《MUMEI》
4
「信じられないよ」
編集部で大馬編集長が怒っている。栞里は編集長のデスクの前で俯いていた。
「股触られたくらいで顔面キック?」
大馬も立ってオーバーアクションで栞里を責める。
「しおりー。どういうつもり。ねえ?」
栞里は赤い顔で口を真一文字にしている。
「仕事舐めてる?」
「でも…」
「でももデマもないでしょう」
「あたし、触られたんですよ」栞里が何とか反論した。
「だーかーらー。突撃インタビューってそういうもんでしょう。テレビ見たことないのう。猛獣に追いかけられたり、ヤンキーに殴られたり、命がけだよみんな」
編集長の理不尽な責めに、たまらず堀未香子が立ち上がった。
「ちょっと待ってください編集長」
「なーにー?」
「栞里チャン、アソコを触られたんでしょ?」
「はい、触られました」
「どういうふうに?」
「もろ、こうやって数秒間」栞里はデスクの端を触った。
「ポンじゃなくて数秒間も故意に触ったんですよ。これは痴漢ですよ」
「痴漢って、そんな」大馬が勢いを失う。
「編集長は取材中なら痴漢も我慢しろと。それが編集部の方針なんですか?」
「まさかまさか!」大馬は慌てた。「危ないこと言うねミカコー。僕はジェントルマンよ。そんなこと思うわけないでしょう」
「じゃあ彼女は悪くないですよねえ?」
未香子に押されて編集長は折れた。
「悪くない悪くない。でもいきなり顔面キックってどうかなあ」
「何度もやめてくださいって言いました」栞里も勢いづく。
「編集長」未香子が睨む。「ジェントルマンなら刃山狩朗にガツンと言ってくださいよ」
「言うよ」
「ホントですかあ?」栞里が大馬の顔を横目で見る。
「何かな、その疑いの目100%は?」
「120%です」
さらに未香子が追い討ちをかける。
「もしも編集長がガツンと言わないなら、あたしが刃山狩朗を痴漢で訴えますよ」
「ちょい待ち、ちょい待ち」笑いで誤魔化そうとする大馬。「ミカコー。

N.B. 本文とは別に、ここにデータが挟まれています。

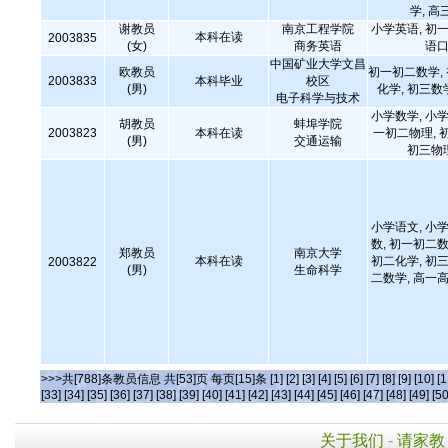
学, 高
谢教员
南京工程学院
小学英语, 初一
本科在读
2003835
(女)
商务英语
语口
中国矿业大学文昌
欧教员
初一初二数学,
2003833
本科毕业
校区
(男)
化学, 初三数
电子科学与技术
小学数学, 小学
胡教员
蚌埠学院
2003823
本科在读
一初二物理, 
(男)
交通运输
初三物
小学语文, 小学
数, 初一初二数
郑教员
南京大学
本科在读
初二化学, 初三
2003822
(男)
生命科学
二数学, 高一高
>>>共[788]条教员信息 共[53]页 每页[15]条
[1]
[2]
[3]
[4]
[5]
[6]
[7]
[8]
[9]
[10]
[1
[33]
[34]
[35]
[36]
[37]
[38]
[39]
[40]
[41]
[42]
[43]
[44]
[45]
[46]
[47]
[48]
[49]
[50
关于我们
-
请家教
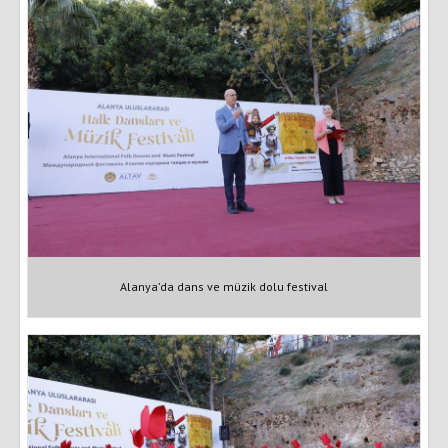
Alanya’da dans ve müzik dolu festival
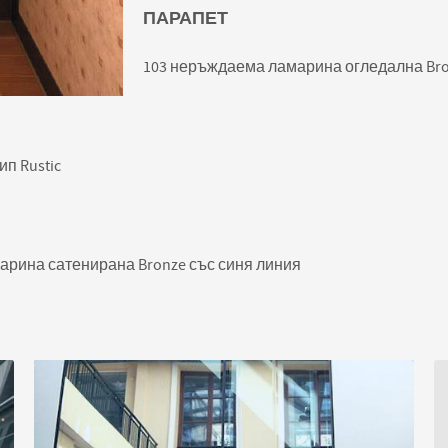
ПАРАПЕТ
103 неръждаема ламарина огледална Br
п Rustic
арина сатенирана Bronze със синя линия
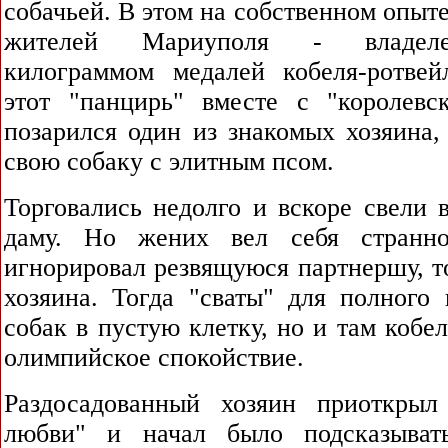
собачьей. В этом на собственном опыте
жителей Мариуполя - владеле
килограммом медалей кобеля-ротве
этот "панцирь" вместе с "королевс
позарился один из знакомых хозяина,
свою собаку с элитным псом.
Торговались недолго и вскоре свели 
даму. Но жених вел себя странн
игнорировал резвящуюся партнершу, т
хозяина. Тогда "сваты" для полного 
собак в пустую клетку, но и там кобе
олимпийское спокойствие.
Раздосадованный хозяин приоткрыл
любви" и начал было подсказыват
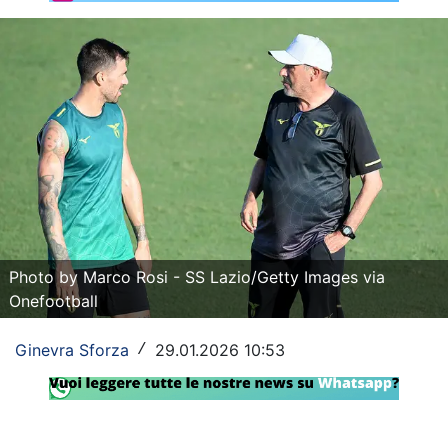
Rassegna Lazio
Social
Calcio
Serie A
Champions League
Europa League
Photo by Marco Rosi - SS Lazio/Getty Images via
Altri Sport
Onefootball
Formula 1
Ginevra Sforza
29.01.2026 10:53
/
Tennis
Vela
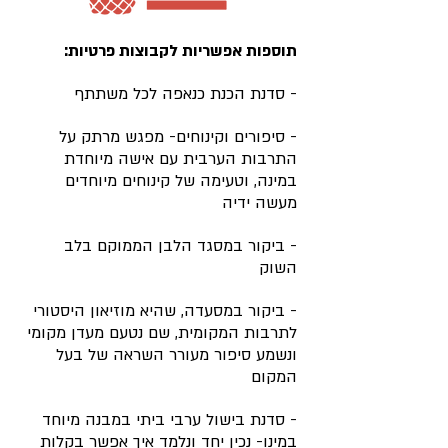
תוספות אפשריות לקבוצות פרטיות:
- סדנת הכנת כנאפה לכל משתתף
- סיפורים וקינוחים- מפגש מרתק על
התרבות הערבית עם אישה מיוחדת
במינה, וטעימה של קינוחים מיוחדים
מעשה ידיה
- ביקור במסגד הלבן הממוקם בלב
השוק
- ביקור במסעדה, שהיא מוזיאון היסטורי
לתרבות המקומית, שם נטעם מעדן מקומי
ונשמע סיפור מעורר השראה של בעל
המקום
- סדנת בישול ערבי ביתי במבנה מיוחד
במינו- נכין יחד ונלמד איך אפשר בקלות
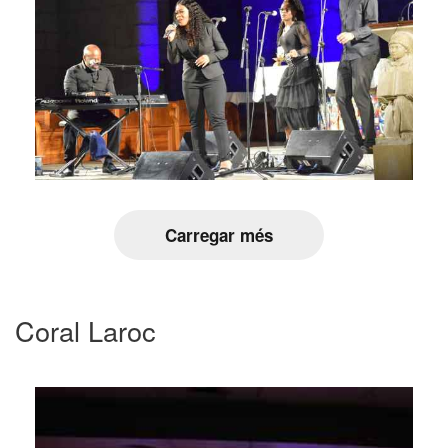
Carregar més
Coral Laroc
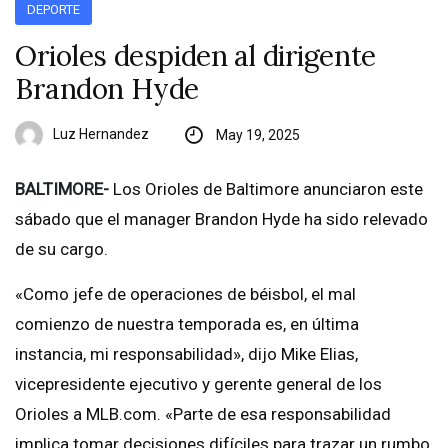
DEPORTE
Orioles despiden al dirigente
Brandon Hyde
Luz Hernandez
May 19, 2025
BALTIMORE-
Los Orioles de Baltimore anunciaron este
sábado que el manager Brandon Hyde ha sido relevado
de su cargo.
«Como jefe de operaciones de béisbol, el mal
comienzo de nuestra temporada es, en última
instancia, mi responsabilidad», dijo Mike Elias,
vicepresidente ejecutivo y gerente general de los
Orioles a MLB.com. «Parte de esa responsabilidad
implica tomar decisiones difíciles para trazar un rumbo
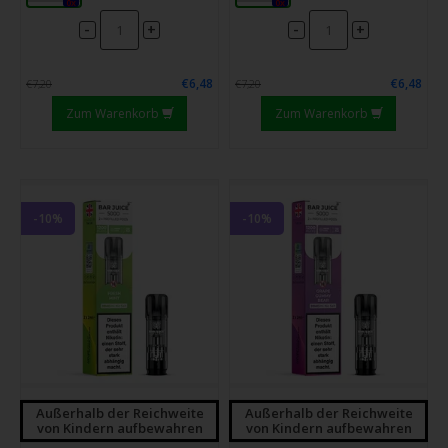
0x
0x
-
-
+
+
€6,48
€6,48
€7,20
€7,20
Zum Warenkorb
Zum Warenkorb
-10%
-10%
Außerhalb der Reichweite
Außerhalb der Reichweite
von Kindern aufbewahren
von Kindern aufbewahren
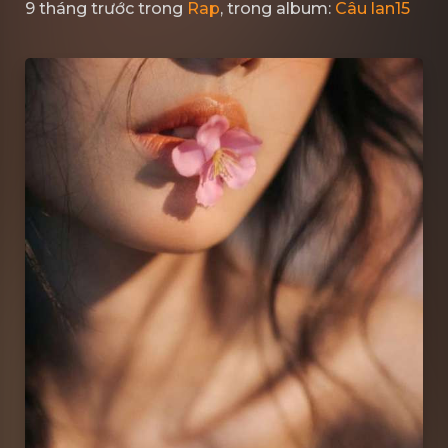
9 tháng trước
trong
Rap
, trong album:
Câu lan15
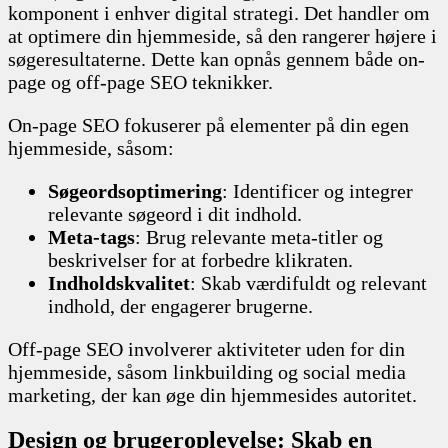
komponent i enhver digital strategi. Det handler om
at optimere din hjemmeside, så den rangerer højere i
søgeresultaterne. Dette kan opnås gennem både on-
page og off-page SEO teknikker.
On-page SEO fokuserer på elementer på din egen
hjemmeside, såsom:
Søgeordsoptimering
: Identificer og integrer
relevante søgeord i dit indhold.
Meta-tags
: Brug relevante meta-titler og
beskrivelser for at forbedre klikraten.
Indholdskvalitet
: Skab værdifuldt og relevant
indhold, der engagerer brugerne.
Off-page SEO involverer aktiviteter uden for din
hjemmeside, såsom linkbuilding og social media
marketing, der kan øge din hjemmesides autoritet.
Design og brugeroplevelse: Skab en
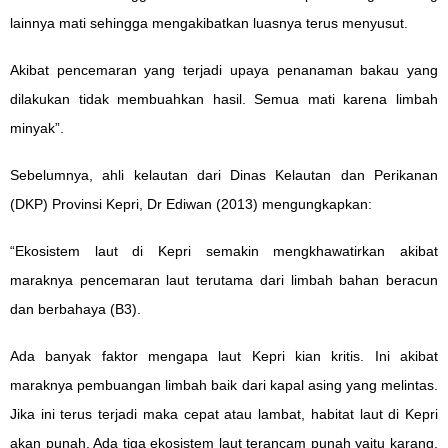
lainnya mati sehingga mengakibatkan luasnya terus menyusut.
Akibat pencemaran yang terjadi upaya penanaman bakau yang
dilakukan tidak membuahkan hasil. Semua mati karena limbah
minyak”.
Sebelumnya, ahli kelautan dari Dinas Kelautan dan Perikanan
(DKP) Provinsi Kepri, Dr Ediwan (2013) mengungkapkan:
“Ekosistem laut di Kepri semakin mengkhawatirkan akibat
maraknya pencemaran laut terutama dari limbah bahan beracun
dan berbahaya (B3).
Ada banyak faktor mengapa laut Kepri kian kritis. Ini akibat
maraknya pembuangan limbah baik dari kapal asing yang melintas.
Jika ini terus terjadi maka cepat atau lambat, habitat laut di Kepri
akan punah. Ada tiga ekosistem laut terancam punah yaitu karang,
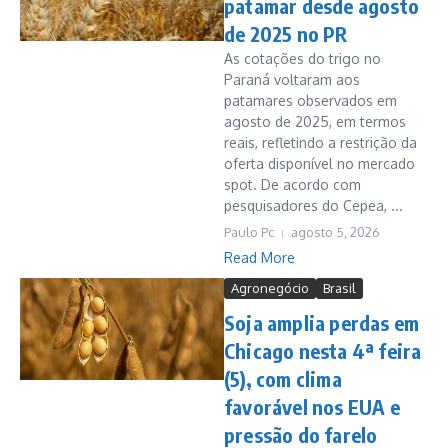
patamar desde agosto
de 2025 no PR
As cotações do trigo no
Paraná voltaram aos
patamares observados em
agosto de 2025, em termos
reais, refletindo a restrição da
oferta disponível no mercado
spot. De acordo com
pesquisadores do Cepea, ...
Paulo Pc
agosto 5, 2026
Read More
Agronegócio
Brasil
Soja amplia perdas em
Chicago nesta 4ª feira
(5), com clima
favorável nos EUA e
pressão do farelo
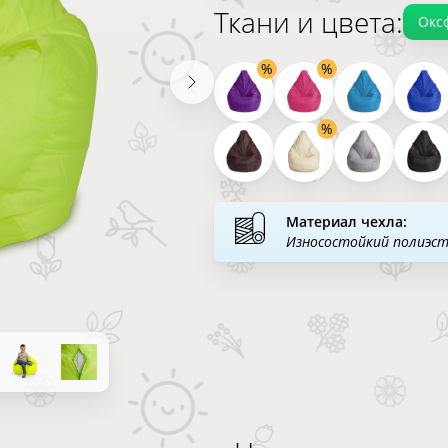
Ткани и цвета:
Окс
Материал чехла:
Износостойкий полиэс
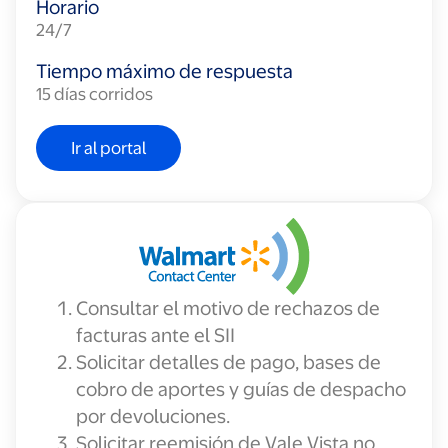
Horario
24/7
Tiempo máximo de respuesta
15 días corridos
Ir al portal
Consultar el motivo de rechazos de
facturas ante el SII
Solicitar detalles de pago, bases de
cobro de aportes y guías de despacho
por devoluciones.
Solicitar reemisión de Vale Vista no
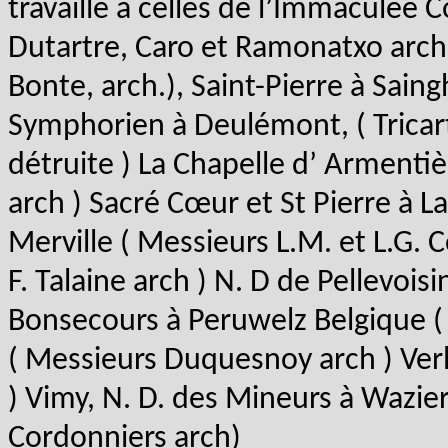
travaillé à celles de l’Immaculée
Dutartre, Caro et Ramonatxo arch.
Bonte, arch.), Saint-Pierre à Saing
Symphorien à Deulémont, ( Tricart,
détruite ) La Chapelle d’ Armenti
arch ) Sacré Cœur et St Pierre à La
Merville ( Messieurs L.M. et L.G. 
F. Talaine arch ) N. D de Pellevoisi
Bonsecours à Peruwelz Belgique ( d
( Messieurs Duquesnoy arch ) Verl
) Vimy, N. D. des Mineurs à Wazier
Cordonniers arch)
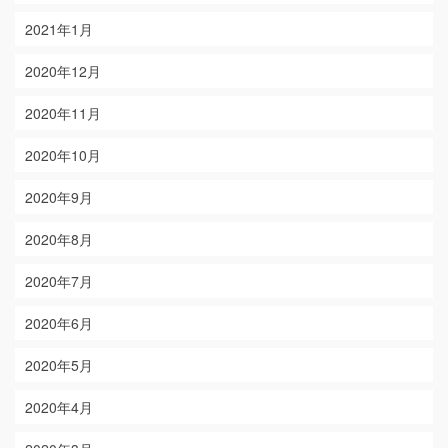
2021年1月
2020年12月
2020年11月
2020年10月
2020年9月
2020年8月
2020年7月
2020年6月
2020年5月
2020年4月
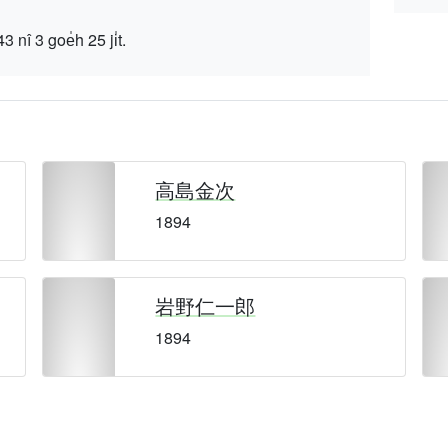
 goe̍h 25 ji̍t.
高島金次
1894
岩野仁一郎
1894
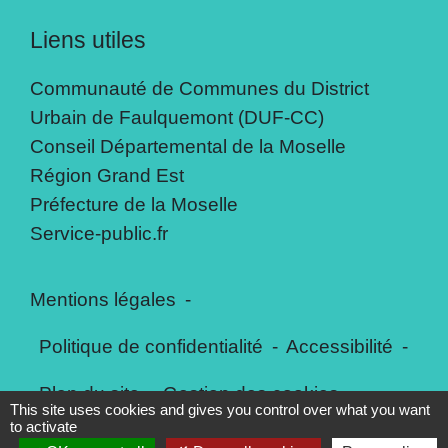
Liens utiles
Communauté de Communes du District
Urbain de Faulquemont (DUF-CC)
Conseil Départemental de la Moselle
Région Grand Est
Préfecture de la Moselle
Service-public.fr
Mentions légales
-
Politique de confidentialité
-
Accessibilité
-
Plan du site
-
Gestion des cookies
This site uses cookies and gives you control over what you want
to activate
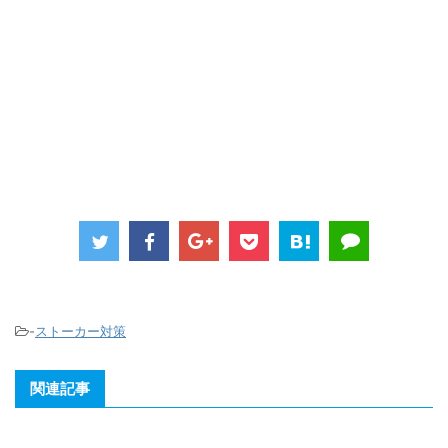
-
ストーカー対策
関連記事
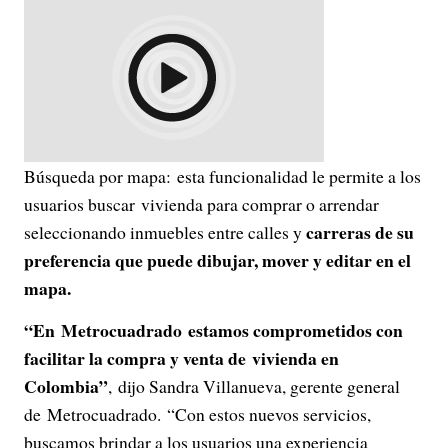
Búsqueda por mapa: esta funcionalidad le permite a los
usuarios buscar vivienda para comprar o arrendar
carreras de su
seleccionando inmuebles entre calles y
preferencia que puede dibujar, mover y editar en el
mapa.
“En Metrocuadrado estamos comprometidos con
facilitar la compra y venta de vivienda en
Colombia”
, dijo Sandra Villanueva, gerente general
de Metrocuadrado. “Con estos nuevos servicios,
buscamos brindar a los usuarios una experiencia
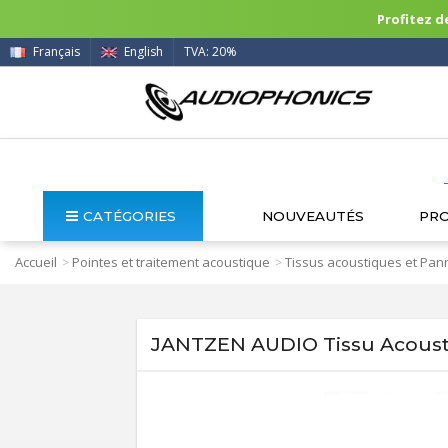
Profitez de
Français
English
TVA: 20%
CATÉGORIES
NOUVEAUTÉS
PR
Accueil
Pointes et traitement acoustique
Tissus acoustiques et Pa
>
>
JANTZEN AUDIO Tissu Acousti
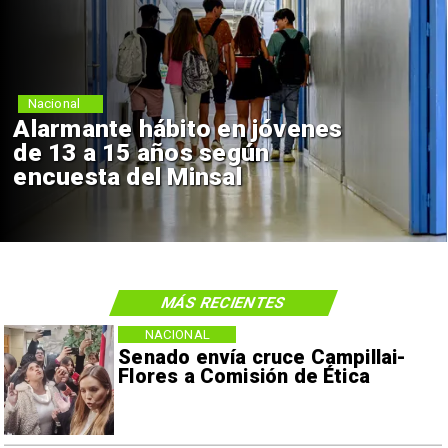
Nacional
Alarmante hábito en jóvenes
de 13 a 15 años según
encuesta del Minsal
MÁS RECIENTES
NACIONAL
Senado envía cruce Campillai-
Flores a Comisión de Ética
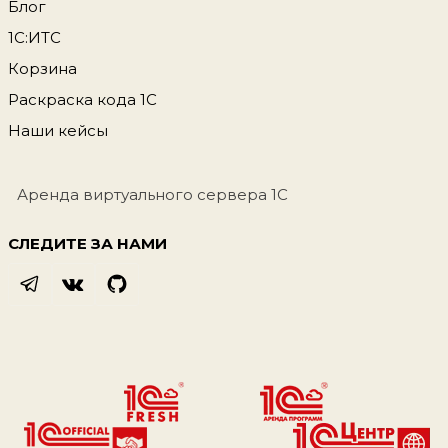
Блог
1С:ИТС
Корзина
Раскраска кода 1С
Наши кейсы
Аренда виртуального сервера 1С
СЛЕДИТЕ ЗА НАМИ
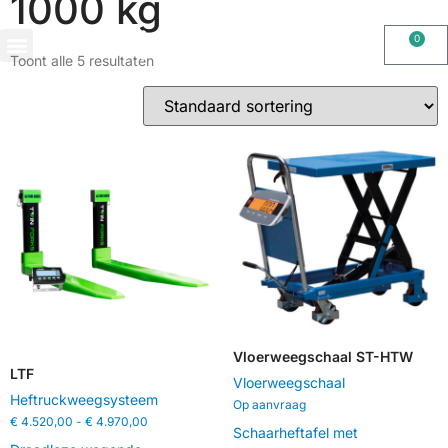
1000 kg
0
Toont alle 5 resultaten
OHAUS IMPORT DOOR STIMAG WEEGSCHALEN, SOLIDE KWALITEIT
Vloerweegschaal ST-HTW
LTF
Vloerweegschaal
Heftruckweegsysteem
Op aanvraag
€
4.520,00
-
€
4.970,00
Schaarheftafel met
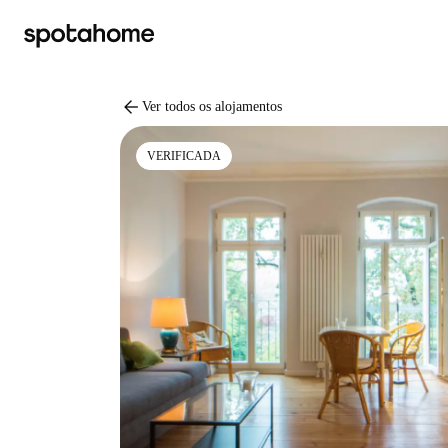
arrow_back
Ver todos os alojamentos
VERIFICADA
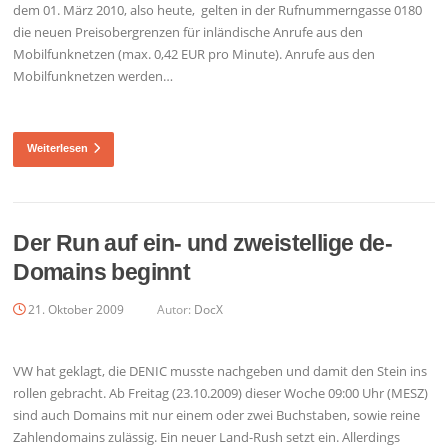
dem 01. März 2010, also heute, gelten in der Rufnummerngasse 0180
die neuen Preisobergrenzen für inländische Anrufe aus den
Mobilfunknetzen (max. 0,42 EUR pro Minute). Anrufe aus den
Mobilfunknetzen werden…
Weiterlesen
Der Run auf ein- und zweistellige de-
Domains beginnt
21. Oktober 2009
Autor:
DocX
VW hat geklagt, die DENIC musste nachgeben und damit den Stein ins
rollen gebracht. Ab Freitag (23.10.2009) dieser Woche 09:00 Uhr (MESZ)
sind auch Domains mit nur einem oder zwei Buchstaben, sowie reine
Zahlendomains zulässig. Ein neuer Land-Rush setzt ein. Allerdings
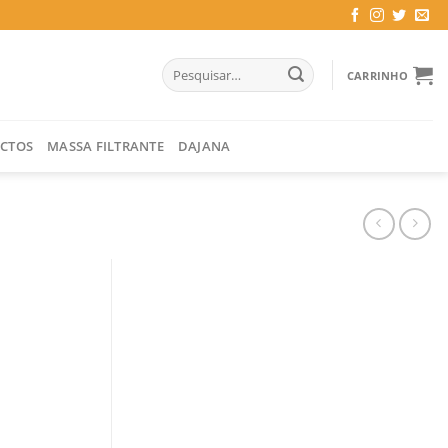
Pesquisar
CARRINHO
por:
CTOS
MASSA FILTRANTE
DAJANA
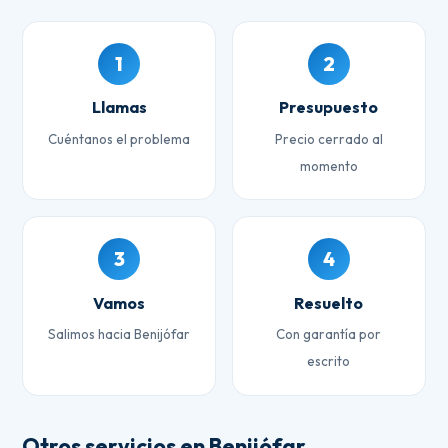
1
2
Llamas
Presupuesto
Cuéntanos el problema
Precio cerrado al
momento
3
4
Vamos
Resuelto
Salimos hacia Benijófar
Con garantía por
escrito
Otros servicios en Benijófar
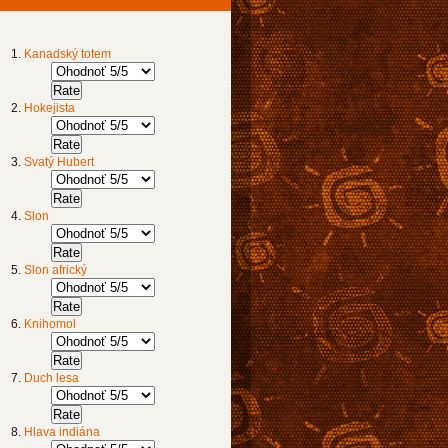
Kanadský totem
Hokejista
Svatý Hubert
Slon
Slon africký
Knihomol
Duch lesa
Hlava indiána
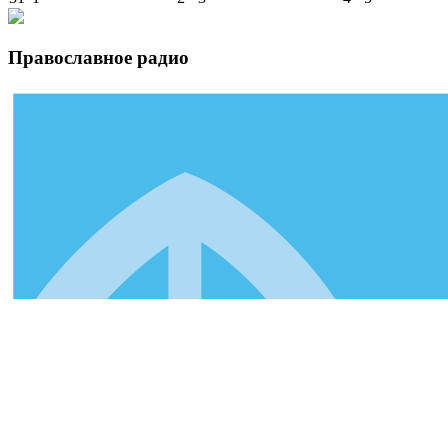
Православное радио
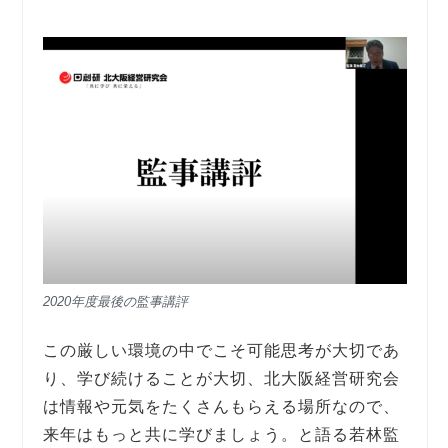
2020年度最後の監事講評
この厳しい環境の中でこそ可能思考が大切であ
り、学び続けることが大切、北大阪経営研究会
は情報や元気をたくさんもらえる場所なので、
来年はもっと共に学びましょう。と語る若林監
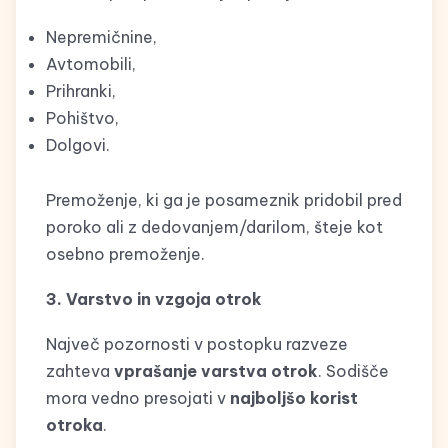
Nepremičnine,
Avtomobili,
Prihranki,
Pohištvo,
Dolgovi.
Premoženje, ki ga je posameznik pridobil pred
poroko ali z dedovanjem/darilom, šteje kot
osebno premoženje.
3. Varstvo in vzgoja otrok
Največ pozornosti v postopku razveze
zahteva
vprašanje varstva otrok
. Sodišče
mora vedno presojati v
najboljšo korist
otroka
.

世の中には大げさにしていい問題と悪い問題があるでしょう…がやき」
「はっ?」栞里が露骨に顔をしかめた。
「わかった、わかった。もうね。言葉の顔面パンチを浴びせて来るから」
「ビシッと言ってくださいよ」栞里が睨む。
「俺は言うときは言うよ。悪いけど」
どこかにふざけのトーンがある。未香子が釘を刺した。
「屋台でセクハラ談義に盛り上がってきちゃダメですよ」
「何で知ってんの?」
期待は薄い。編集長がこれでは前途多難だ。栞里は先が思いやられた。